A y regarder de plus près, il n’en est rien. Si l’argent traverse aisément les frontières quand il s’agit de racheter ou de monter des usines, les biens et les marchandises restent toujours majoritaires dans les échanges. L’ensemble des investissements directs en capital représente 5 % de la richesse mondiale. Mais le commerce mondial des biens et services pèse 25 %. Le physique n’a pas cédé la place à l’immatériel.

En fait, les investissements directs à l’étranger se font en priorité entre pays riches. Le conglomérat indien Tata a beau multiplier avec fracas ses acquisitions en Europe, le pétrolier chinois Cnooc s’offrir des actifs au Canada, le français Axa investir au Maroc, près des deux tiers des mouvements financiers mondiaux concernent des flux Nord-Nord. Les échanges entre l’Europe et l’Asie relèvent encore largement du commerce international.
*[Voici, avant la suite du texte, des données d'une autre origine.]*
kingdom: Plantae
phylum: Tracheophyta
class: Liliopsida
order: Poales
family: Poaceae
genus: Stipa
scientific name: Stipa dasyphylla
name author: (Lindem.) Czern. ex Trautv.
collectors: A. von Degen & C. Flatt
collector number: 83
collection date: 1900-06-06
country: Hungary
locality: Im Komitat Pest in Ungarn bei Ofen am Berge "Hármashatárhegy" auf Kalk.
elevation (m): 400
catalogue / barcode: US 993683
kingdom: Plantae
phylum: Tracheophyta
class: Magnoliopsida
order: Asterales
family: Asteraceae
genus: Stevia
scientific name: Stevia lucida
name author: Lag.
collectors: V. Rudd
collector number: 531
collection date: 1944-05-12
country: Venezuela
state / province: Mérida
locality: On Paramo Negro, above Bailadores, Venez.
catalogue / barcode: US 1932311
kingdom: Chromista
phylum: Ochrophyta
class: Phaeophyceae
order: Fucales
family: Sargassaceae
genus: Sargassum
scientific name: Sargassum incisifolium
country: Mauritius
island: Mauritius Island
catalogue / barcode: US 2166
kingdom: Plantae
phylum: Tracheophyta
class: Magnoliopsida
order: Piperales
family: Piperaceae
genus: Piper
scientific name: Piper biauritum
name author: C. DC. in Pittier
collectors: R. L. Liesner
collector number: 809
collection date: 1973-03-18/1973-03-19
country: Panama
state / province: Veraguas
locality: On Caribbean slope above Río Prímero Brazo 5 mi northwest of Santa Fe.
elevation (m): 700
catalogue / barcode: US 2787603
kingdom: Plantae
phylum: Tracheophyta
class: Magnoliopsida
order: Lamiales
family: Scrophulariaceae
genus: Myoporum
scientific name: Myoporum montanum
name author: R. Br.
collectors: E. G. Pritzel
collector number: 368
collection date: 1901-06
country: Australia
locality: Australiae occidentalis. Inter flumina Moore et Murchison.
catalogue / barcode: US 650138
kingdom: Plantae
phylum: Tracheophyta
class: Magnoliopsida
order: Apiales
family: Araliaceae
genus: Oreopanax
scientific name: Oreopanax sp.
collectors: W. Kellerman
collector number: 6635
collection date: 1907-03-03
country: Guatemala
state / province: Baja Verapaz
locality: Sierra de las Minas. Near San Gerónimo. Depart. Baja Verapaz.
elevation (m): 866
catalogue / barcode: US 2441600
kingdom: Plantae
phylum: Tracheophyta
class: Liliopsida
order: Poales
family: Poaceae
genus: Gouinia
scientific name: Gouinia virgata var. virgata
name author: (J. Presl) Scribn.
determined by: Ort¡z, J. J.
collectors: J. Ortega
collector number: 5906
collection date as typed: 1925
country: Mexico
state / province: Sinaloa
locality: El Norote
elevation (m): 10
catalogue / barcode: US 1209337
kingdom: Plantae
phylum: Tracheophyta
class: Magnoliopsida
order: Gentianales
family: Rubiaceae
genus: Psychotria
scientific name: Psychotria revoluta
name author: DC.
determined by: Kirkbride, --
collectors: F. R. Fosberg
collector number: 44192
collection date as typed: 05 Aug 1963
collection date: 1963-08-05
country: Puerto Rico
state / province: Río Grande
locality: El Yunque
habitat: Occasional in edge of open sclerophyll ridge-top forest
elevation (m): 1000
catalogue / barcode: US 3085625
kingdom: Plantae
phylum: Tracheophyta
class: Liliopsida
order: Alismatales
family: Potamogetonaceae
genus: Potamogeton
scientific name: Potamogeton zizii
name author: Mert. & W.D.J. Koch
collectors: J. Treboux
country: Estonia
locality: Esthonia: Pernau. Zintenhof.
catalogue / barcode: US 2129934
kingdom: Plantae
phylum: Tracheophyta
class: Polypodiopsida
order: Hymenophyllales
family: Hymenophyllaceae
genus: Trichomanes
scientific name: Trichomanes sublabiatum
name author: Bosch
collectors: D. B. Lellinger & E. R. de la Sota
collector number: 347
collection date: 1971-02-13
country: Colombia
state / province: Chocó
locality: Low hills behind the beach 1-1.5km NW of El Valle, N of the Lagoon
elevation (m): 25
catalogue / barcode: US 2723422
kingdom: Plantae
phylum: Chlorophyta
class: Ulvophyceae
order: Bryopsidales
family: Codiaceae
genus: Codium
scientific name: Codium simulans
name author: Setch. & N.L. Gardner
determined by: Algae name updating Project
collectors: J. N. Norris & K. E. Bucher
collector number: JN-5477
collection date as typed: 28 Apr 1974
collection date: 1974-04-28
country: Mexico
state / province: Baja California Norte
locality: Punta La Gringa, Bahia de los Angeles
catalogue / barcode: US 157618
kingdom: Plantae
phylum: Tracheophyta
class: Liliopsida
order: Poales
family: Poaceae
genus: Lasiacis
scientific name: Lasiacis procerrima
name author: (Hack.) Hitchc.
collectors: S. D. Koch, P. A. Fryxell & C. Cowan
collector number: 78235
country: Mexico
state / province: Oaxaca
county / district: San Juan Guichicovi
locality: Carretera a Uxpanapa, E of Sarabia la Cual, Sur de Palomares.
Et surtout, contrairement aux premières impressions nées avec le développement des délocalisations, « l’investissement en capital ne se substitue pas au commerce international. Les capitaux et les marchandises marchent de concert », tranche Isabelle Méjean, économiste au Centre d’études prospectives et d’informations internationales (Cepii). En théorie, quand une multinationale délocalise en Chine pour produire et vendre sur place, elle augmente ses investissements à l’étranger sans exporter ses biens. Mais, en pratique, elle va générer de nouveaux flux de commerce et faire tourner ses marchandises.

Par quelle magie ? « Les grands groupes fragmentent leur chaîne de production et implantent les fonctions de l’entreprise dans différents pays », répond Isabelle Méjean. Les pièces d’un véhicule automobile peuvent faire le tour du monde avant d’être réunies sur une chaîne d’assemblage. Ce type de commerce, dit « intrafirme », entre différentes filiales étrangères d’un même groupe, représente le tiers des échanges mondiaux. Quand une multinationale accroît de 1 % ses effectifs dans un pays étranger, les exportations de la maison mère vers ce pays s’apprécient de 0,2 %. Investir pour produire au plus près du consommateur chinois, indien ou marocain ne signifie donc pas que les biens cessent de circuler.

Les marchandises peuvent aussi disposer d’un certain avantage sur les capitaux. L’opinion publique n’accueille pas toujours avec bienveillance un investisseur étranger ayant racheté une star de l’économie locale. Les « mégadeals » butent sur des considérations politiques. Finalement vainqueur en 2006 face au luxembourgeois Arcelor, l’indien Mittal peut largement en témoigner. En revanche, les batailles commerciales entre concurrents ne font jamais couler beaucoup d’encre. Un fleuron national peut perdre un marché « à la loyale » sur des arguments commerciaux et techniques, mais pas une bataille boursière. Comme si l’emporter avec le plus gros chèque cachait toujours une perfidie.